For voltage divider I j just see it like one low pass filter with bandwidth B=1/2*pi*50k*0.1=38.1uHz, which practicly does not give the noise to get in the circuit (like you calculated +only adds 3u). But note that it is out of audio range and it would not be seen at the output. I also think that C=0.1F is miss print.

 

[aryajur]

noise calculations opamp

Thanks pixel, I understand now. So we agree that the solution in the book is wrong.

 

[Endolith]

This looks wrong to me, too, and the current version on the site (Rev B) still has this in it. Has anyone talked to the author?

The EIN for the op-amp is 1.131 µV, meaning an output noise of 100x: 113.1 µV.

The thermal noise of a 100 kΩ resistor is 5.7 µV, but don't you have to multiply that by the noise gain, too? Then it would be 570 µV at the output. The book says "The amplifier noise is swamping the resistor noise", but 570 is certainly larger than 113.

Also, they list 5.7 + 5.7 + 113.1, as if the noise of the two 100 kΩ resistors sums. But don't you take them in parallel first and then use the noise of the equivalent resistance, since the two resistors act like "loads" for each other? So it would actually be one 50 kΩ source, which contributes 4.0 µV. (But the capacitor reduces this even more at audio frequencies, doesn't it? At 10 kHz, a 0.1 µF capacitor's reactance is only 159 Ω, which doesn't generate its own thermal noise, but does reduce the noise from the resistors. Right?)

Added after 6 minutes:

Equation 10-25 is even more wrong. It says the noise of a 10 M resistor is 57 µV (correct), but then "5.7 µV" is written in the equation, and then the answer is what they would have gotten if they had used 57 µV. The book's equation:

√(5.73 µV²‎ + 113.1 µV²‎) = 126.8 µV

Real equations:

sqrt((5.73^2) + (113.1^2)) = 113.245057
sqrt((57.3^2) + (113.1^2)) = 126.786829

Obviously an error.

But even if you change 5.7 to 57, it's still wrong, for the same reason as the previous equation. They're calculating the output noise, which requires multiplying by the gain first. They even say so: "The noise associated with [the 10 MΩ resistor] appears as a voltage source at the inverting input of the op amp, and, therefore, is multiplied by a factor of 100 through the circuit." So why didn't they multiply it by 100??

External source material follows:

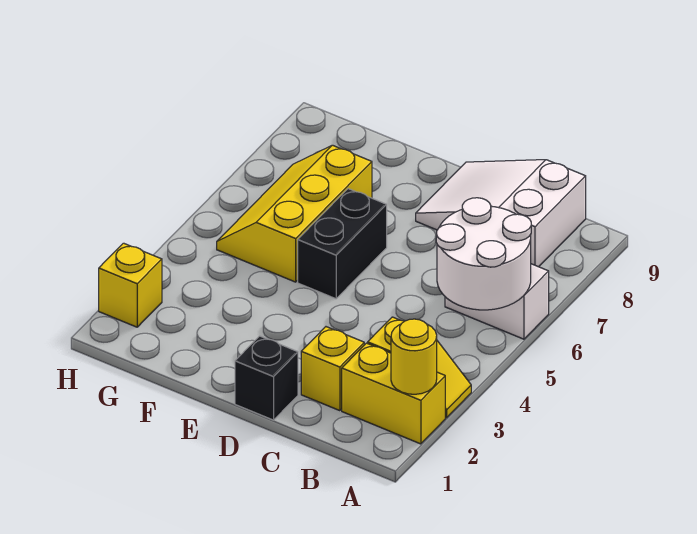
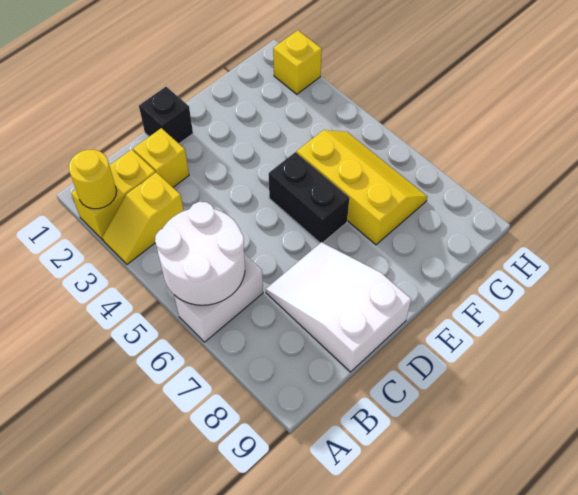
white slope B8:D9 level 1 top B -> white slope C7:D9 level 1 top 9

Also, shouldn't this 10 M resistor be paralleled with the 100 kΩ resistor to get a single source of 99 kΩ?

Then they state "Adding this [the 10 M noise] and the 100-kΩ resistor noise to the amplifier noise", which sounds like it should have three terms, but their equation only has two terms.

Also, the schematic shows "TLE2201", which doesn't exist. The real part numbers are "TLC2201" and "TLE2027". And is the "0.1 F" supposed to be "0.1 µF"?

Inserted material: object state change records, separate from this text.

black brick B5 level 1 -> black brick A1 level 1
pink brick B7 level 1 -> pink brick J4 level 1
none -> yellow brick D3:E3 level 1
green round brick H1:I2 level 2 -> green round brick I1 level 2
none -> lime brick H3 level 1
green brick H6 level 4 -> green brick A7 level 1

No wonder this confused me so much the last time I read it!

In fact, I thought you were supposed to combine ALL the resistors into a single equivalent resistance as seen from the input terminals. In this case, it would be 10MΩ || 100kΩ + 100kΩ || 100kΩ = 149 kΩ, which produces 6.94 µV thermal noise, and then this would be combined with the op-amp's internal noise, and then multiplied by the noise gain (which is the non-inverting gain of 1 + 10M/100k = 101):

√(6.94 µV²‎ + 1.131 µV²‎) × 101 = 710.4 µV

Does this look right?

When I simulate this in TINA-TI, I get a total noise of 658.55 µV from 20-20 kHz, so this seems right.